Zowel instemming als vragen bij plannen voor toekomst PKN
Opvallend. Dat is wel de minste kwalificatie die je kunt geven aan de nota ”Kerk 2025: Waar een Woord is, is een weg”. Er is lof, maar er zijn ook talloze grote en kleine vraagtekens.
De scriba van de Protestantse Kerk in Nederland (PKN), dr. A. J. Plaisier, heeft achter het toetsenbord van zijn computer toch iets van een woordkunstenaar. Kerkordelijke zaken zijn over het algemeen geen boeiende lectuur. Maar als dr. Plaisier erover schrijft, weet hij toch de onverdeelde aandacht te trekken.

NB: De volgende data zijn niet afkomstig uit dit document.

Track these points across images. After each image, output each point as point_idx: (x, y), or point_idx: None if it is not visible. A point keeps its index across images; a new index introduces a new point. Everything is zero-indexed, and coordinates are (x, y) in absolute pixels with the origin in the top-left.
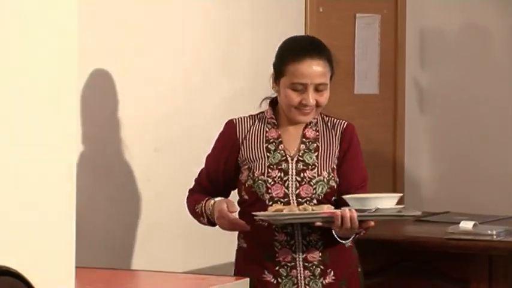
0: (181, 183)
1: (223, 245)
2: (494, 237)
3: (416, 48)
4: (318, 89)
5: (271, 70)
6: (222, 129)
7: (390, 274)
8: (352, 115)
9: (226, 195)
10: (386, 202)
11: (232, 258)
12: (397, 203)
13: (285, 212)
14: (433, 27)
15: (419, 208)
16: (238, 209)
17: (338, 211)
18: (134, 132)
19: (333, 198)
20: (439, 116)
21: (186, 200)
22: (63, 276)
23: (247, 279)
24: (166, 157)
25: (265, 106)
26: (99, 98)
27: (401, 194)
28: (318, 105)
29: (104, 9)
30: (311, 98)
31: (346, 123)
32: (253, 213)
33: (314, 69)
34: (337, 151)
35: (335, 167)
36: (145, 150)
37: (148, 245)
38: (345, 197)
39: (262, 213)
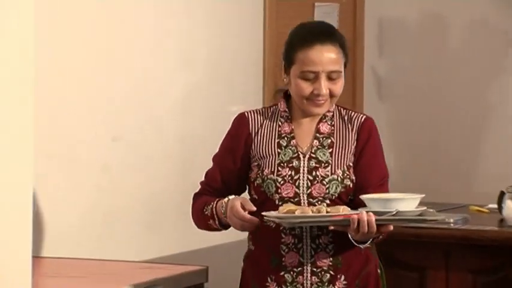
0: (139, 172)
1: (181, 234)
2: (452, 225)
3: (374, 37)
4: (330, 77)
5: (239, 61)
6: (232, 123)
7: None
8: None
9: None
10: (407, 204)
11: (191, 246)
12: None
13: (297, 213)
14: (392, 16)
15: None
16: (255, 209)
17: (354, 214)
18: (93, 122)
19: (349, 197)
20: (397, 103)
21: (191, 206)
22: (19, 265)
23: (205, 268)
24: (124, 146)
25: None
26: (58, 87)
27: (423, 195)
28: (332, 95)
29: (62, 1)
30: (324, 87)
31: (364, 117)
32: (263, 213)
33: (325, 55)
34: (353, 147)
35: (351, 164)
36: (103, 139)
37: (105, 234)
38: (363, 197)
39: (272, 213)
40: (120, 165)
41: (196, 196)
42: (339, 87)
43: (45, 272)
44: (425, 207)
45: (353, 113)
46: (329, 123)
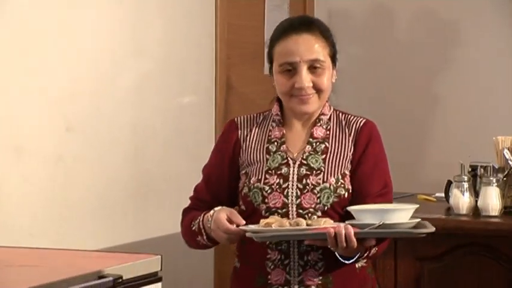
0: (92, 163)
1: (135, 223)
2: None
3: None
4: (313, 67)
5: (191, 52)
6: (223, 130)
7: None
8: (262, 95)
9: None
10: (397, 215)
11: (145, 235)
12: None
13: (273, 226)
14: (341, 8)
15: None
16: (243, 222)
17: (331, 227)
18: (46, 112)
19: (344, 209)
20: (347, 94)
21: (180, 223)
22: None
23: (159, 257)
24: (78, 136)
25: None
26: (11, 78)
27: (416, 206)
28: (317, 88)
29: None
30: (304, 79)
31: (363, 120)
32: (240, 227)
33: (303, 44)
34: (350, 154)
35: (347, 172)
36: (57, 129)
37: (60, 224)
38: (348, 208)
39: (249, 227)
40: (73, 156)
41: (185, 212)
42: (323, 79)
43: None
44: (419, 219)
45: (352, 116)
46: (324, 127)
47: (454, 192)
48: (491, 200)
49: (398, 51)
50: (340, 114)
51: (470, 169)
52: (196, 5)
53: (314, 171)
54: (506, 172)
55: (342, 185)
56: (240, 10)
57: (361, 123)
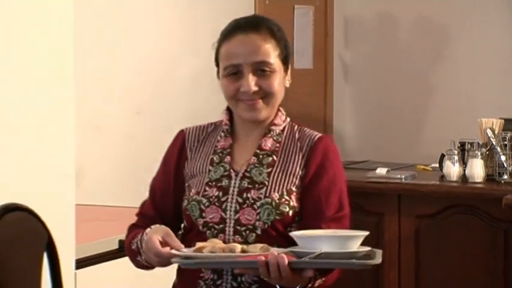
0: (157, 141)
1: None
2: (403, 180)
3: (341, 32)
4: (259, 70)
5: None
6: (171, 141)
7: None
8: (292, 85)
9: (176, 229)
10: (343, 243)
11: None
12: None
13: (205, 251)
14: (355, 15)
15: (343, 157)
16: (181, 246)
17: (261, 256)
18: (119, 98)
19: (289, 229)
20: (360, 85)
21: (125, 240)
22: (64, 211)
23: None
24: (146, 119)
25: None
26: (93, 71)
27: (366, 233)
28: (265, 93)
29: None
30: (249, 82)
31: (317, 136)
32: (172, 251)
33: (248, 44)
34: (299, 169)
35: (294, 189)
36: (128, 113)
37: (132, 193)
38: (291, 234)
39: (182, 251)
40: (142, 135)
41: (129, 229)
42: (272, 83)
43: (85, 217)
44: (368, 248)
45: (307, 130)
46: (275, 138)
47: (446, 163)
48: (476, 169)
49: (400, 49)
50: (295, 126)
51: (459, 145)
52: (239, 15)
53: (256, 185)
54: (488, 147)
55: (286, 202)
56: (275, 18)
57: (315, 139)
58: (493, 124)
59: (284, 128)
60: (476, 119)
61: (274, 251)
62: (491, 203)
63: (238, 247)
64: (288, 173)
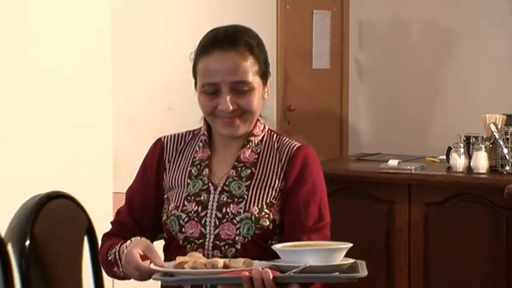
0: None
1: None
2: (413, 170)
3: (356, 35)
4: (237, 89)
5: None
6: (148, 151)
7: (336, 197)
8: (311, 85)
9: (153, 238)
10: (327, 256)
11: None
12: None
13: (186, 266)
14: (368, 20)
15: (358, 150)
16: (161, 262)
17: (245, 272)
18: (153, 95)
19: (270, 242)
20: (373, 84)
21: (99, 249)
22: (103, 198)
23: None
24: (177, 114)
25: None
26: (128, 69)
27: (350, 245)
28: (243, 111)
29: None
30: (227, 101)
31: (297, 145)
32: (152, 266)
33: (226, 63)
34: (278, 181)
35: (274, 201)
36: (161, 108)
37: None
38: (274, 247)
39: (164, 266)
40: (174, 130)
41: (105, 237)
42: (250, 101)
43: (121, 204)
44: (352, 260)
45: (286, 139)
46: (254, 149)
47: (453, 155)
48: (481, 161)
49: (410, 51)
50: (275, 135)
51: (465, 138)
52: (260, 19)
53: (236, 199)
54: (491, 141)
55: (266, 216)
56: (295, 22)
57: (294, 148)
58: (496, 120)
59: (263, 137)
60: (480, 115)
61: (258, 265)
62: (494, 192)
63: (221, 262)
64: (267, 186)
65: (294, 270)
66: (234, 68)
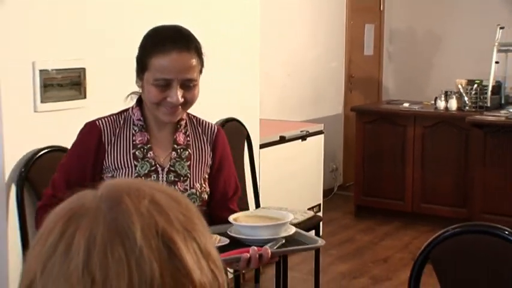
0: (303, 93)
1: None
2: (416, 109)
3: (388, 37)
4: (185, 84)
5: (329, 39)
6: (81, 132)
7: (375, 123)
8: (363, 63)
9: None
10: (280, 229)
11: None
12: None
13: None
14: (394, 28)
15: (387, 97)
16: None
17: (245, 253)
18: (280, 68)
19: (204, 208)
20: (395, 64)
21: (35, 219)
22: (253, 122)
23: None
24: (294, 79)
25: (130, 103)
26: (268, 51)
27: (291, 217)
28: (186, 102)
29: None
30: (177, 95)
31: (216, 127)
32: None
33: (181, 63)
34: (209, 159)
35: (206, 176)
36: (284, 75)
37: None
38: (233, 222)
39: None
40: (293, 94)
41: (43, 209)
42: (194, 94)
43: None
44: (295, 229)
45: (204, 121)
46: (183, 132)
47: (438, 101)
48: (453, 104)
49: (418, 46)
50: (193, 118)
51: (445, 92)
52: (337, 27)
53: (181, 178)
54: (459, 93)
55: (205, 190)
56: (354, 32)
57: (216, 130)
58: (462, 82)
59: (185, 121)
60: (454, 79)
61: (254, 247)
62: (460, 121)
63: None
64: (202, 164)
65: (271, 244)
66: (187, 68)
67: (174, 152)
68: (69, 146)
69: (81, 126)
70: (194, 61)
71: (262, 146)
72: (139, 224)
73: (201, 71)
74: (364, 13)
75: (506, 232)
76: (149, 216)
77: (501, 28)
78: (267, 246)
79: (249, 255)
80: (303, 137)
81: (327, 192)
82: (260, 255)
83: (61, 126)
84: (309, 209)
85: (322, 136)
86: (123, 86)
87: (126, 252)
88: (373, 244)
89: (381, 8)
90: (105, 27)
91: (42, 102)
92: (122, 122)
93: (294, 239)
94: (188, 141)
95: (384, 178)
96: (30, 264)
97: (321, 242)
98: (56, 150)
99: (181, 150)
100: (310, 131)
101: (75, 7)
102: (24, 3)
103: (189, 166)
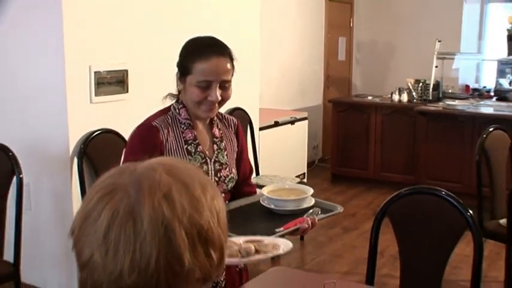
0: (292, 90)
1: None
2: (378, 101)
3: (356, 47)
4: (222, 85)
5: (312, 45)
6: (141, 132)
7: (346, 112)
8: (337, 66)
9: None
10: (306, 201)
11: None
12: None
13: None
14: (360, 41)
15: (355, 92)
16: None
17: (303, 224)
18: (274, 66)
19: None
20: (361, 67)
21: None
22: (253, 113)
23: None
24: (286, 79)
25: (166, 102)
26: (265, 54)
27: (311, 191)
28: (222, 100)
29: None
30: (216, 94)
31: (236, 120)
32: None
33: (220, 67)
34: (236, 147)
35: (235, 162)
36: (279, 75)
37: None
38: (264, 195)
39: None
40: (285, 86)
41: None
42: (229, 94)
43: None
44: (314, 199)
45: (226, 116)
46: (217, 126)
47: (393, 95)
48: (404, 97)
49: (379, 54)
50: (219, 114)
51: (398, 88)
52: (317, 42)
53: (223, 166)
54: (408, 89)
55: (236, 173)
56: (331, 41)
57: (236, 122)
58: (411, 81)
59: (215, 117)
60: (405, 78)
61: (280, 241)
62: (410, 110)
63: (252, 248)
64: (233, 152)
65: (312, 213)
66: (224, 71)
67: (215, 145)
68: (115, 128)
69: (124, 114)
70: (229, 65)
71: (261, 129)
72: (149, 215)
73: (232, 74)
74: (338, 29)
75: (443, 192)
76: (159, 209)
77: (439, 41)
78: (314, 216)
79: (306, 225)
80: (292, 122)
81: (310, 164)
82: (311, 224)
83: (110, 113)
84: (296, 176)
85: (306, 121)
86: (155, 83)
87: (135, 234)
88: (344, 203)
89: (351, 25)
90: (142, 39)
91: (96, 96)
92: (170, 121)
93: (318, 207)
94: (221, 133)
95: (353, 153)
96: (76, 217)
97: (340, 208)
98: (106, 132)
99: (219, 142)
100: (297, 118)
101: (119, 25)
102: (83, 25)
103: (226, 155)
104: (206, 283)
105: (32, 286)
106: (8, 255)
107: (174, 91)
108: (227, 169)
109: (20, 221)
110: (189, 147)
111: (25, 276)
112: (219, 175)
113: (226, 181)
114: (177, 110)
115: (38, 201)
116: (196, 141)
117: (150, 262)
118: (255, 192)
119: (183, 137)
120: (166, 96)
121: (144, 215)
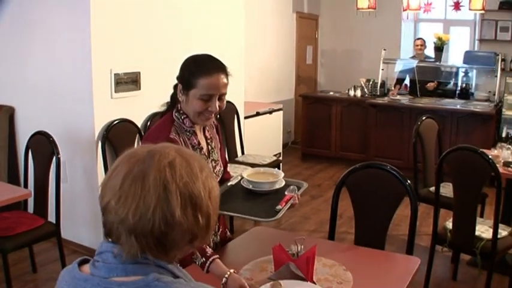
0: (266, 87)
1: None
2: (338, 95)
3: (320, 54)
4: (220, 97)
5: (286, 51)
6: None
7: (313, 105)
8: (306, 69)
9: None
10: (275, 184)
11: None
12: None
13: None
14: (325, 49)
15: (320, 88)
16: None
17: (296, 200)
18: (254, 67)
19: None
20: (326, 68)
21: None
22: (238, 104)
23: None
24: (268, 79)
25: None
26: (246, 57)
27: (282, 174)
28: (220, 110)
29: None
30: (216, 106)
31: (215, 121)
32: None
33: (221, 82)
34: (219, 144)
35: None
36: (257, 74)
37: None
38: (246, 178)
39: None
40: (270, 82)
41: None
42: (224, 104)
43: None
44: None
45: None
46: (206, 129)
47: (350, 91)
48: (359, 93)
49: (339, 59)
50: None
51: (353, 85)
52: (289, 49)
53: (217, 162)
54: (362, 86)
55: (223, 166)
56: (301, 49)
57: (216, 123)
58: (364, 80)
59: None
60: (359, 78)
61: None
62: (363, 103)
63: (282, 285)
64: (218, 149)
65: (291, 190)
66: (224, 85)
67: (209, 146)
68: (130, 118)
69: (138, 107)
70: (226, 80)
71: (246, 118)
72: (153, 175)
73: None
74: (306, 39)
75: (388, 167)
76: (162, 172)
77: (384, 50)
78: (297, 193)
79: (297, 201)
80: (270, 112)
81: (284, 145)
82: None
83: (126, 106)
84: (273, 155)
85: (281, 112)
86: (161, 82)
87: (142, 188)
88: (311, 176)
89: (316, 37)
90: (152, 47)
91: (115, 92)
92: (178, 130)
93: (288, 185)
94: (210, 135)
95: (318, 136)
96: (104, 177)
97: (305, 184)
98: (123, 121)
99: (211, 142)
100: (274, 109)
101: (133, 37)
102: (105, 38)
103: (217, 153)
104: (193, 242)
105: (70, 241)
106: (51, 217)
107: (171, 94)
108: (219, 164)
109: (59, 191)
110: (196, 152)
111: (64, 233)
112: (214, 171)
113: (219, 174)
114: (181, 120)
115: (72, 175)
116: (200, 145)
117: (149, 210)
118: (230, 177)
119: (190, 143)
120: (165, 103)
121: (150, 175)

In het rapport ”Kerk 2025” benoemt hij de problemen waar de Protestantse Kerk mee worstelt puntig en reikt hij onconventionele oplossingen aan. Maar die oplossingen worden wel dusdanig tekstueel verpakt dat je de consequenties ervan bij eerste lezing niet direct helder hebt. Pas later dringt tot je door wat er, volgens de notitie, nu eigenlijk moet gebeuren. En dan blijken de losse eindjes in het rapport samen toch nog een flinke draad te vormen. De kritiek die eerst druppelsgewijs geleverd werd, groeide gaandeweg dan ook uit tot een flinke stroom. Het is donderdag aan de synodeleden om een voor de hele kerk begaanbare weg door die stroom te vinden.
Problemen
Nog even over die problemen. Samengevat stelt de nota dat de Protestantse Kerk, met een jaarlijkse uitstroom van tienduizenden leden en een afname van de inkomsten, op veel te grote voet leeft. De kerkelijke structuur moet ingrijpend vereenvoudigd worden, het aantal classes moet drastisch worden teruggebracht en predikanten moeten mobieler worden. Daarbij moet de kerk accepteren dat ze in de nabije toekomst niet overal meer present zal kunnen zijn. De oude volkskerkgedacht dat er in ieder postcodegebied een gemeente van de Protestantse Kerk is, moet worden losgelaten. Op ‘witte’ plekken zullen kerkleden zich als gastlid desnoods moeten aansluiten bij gemeenten van andere kerkgenootschappen, een missionair initiatief starten of samenkomen als huisgemeente.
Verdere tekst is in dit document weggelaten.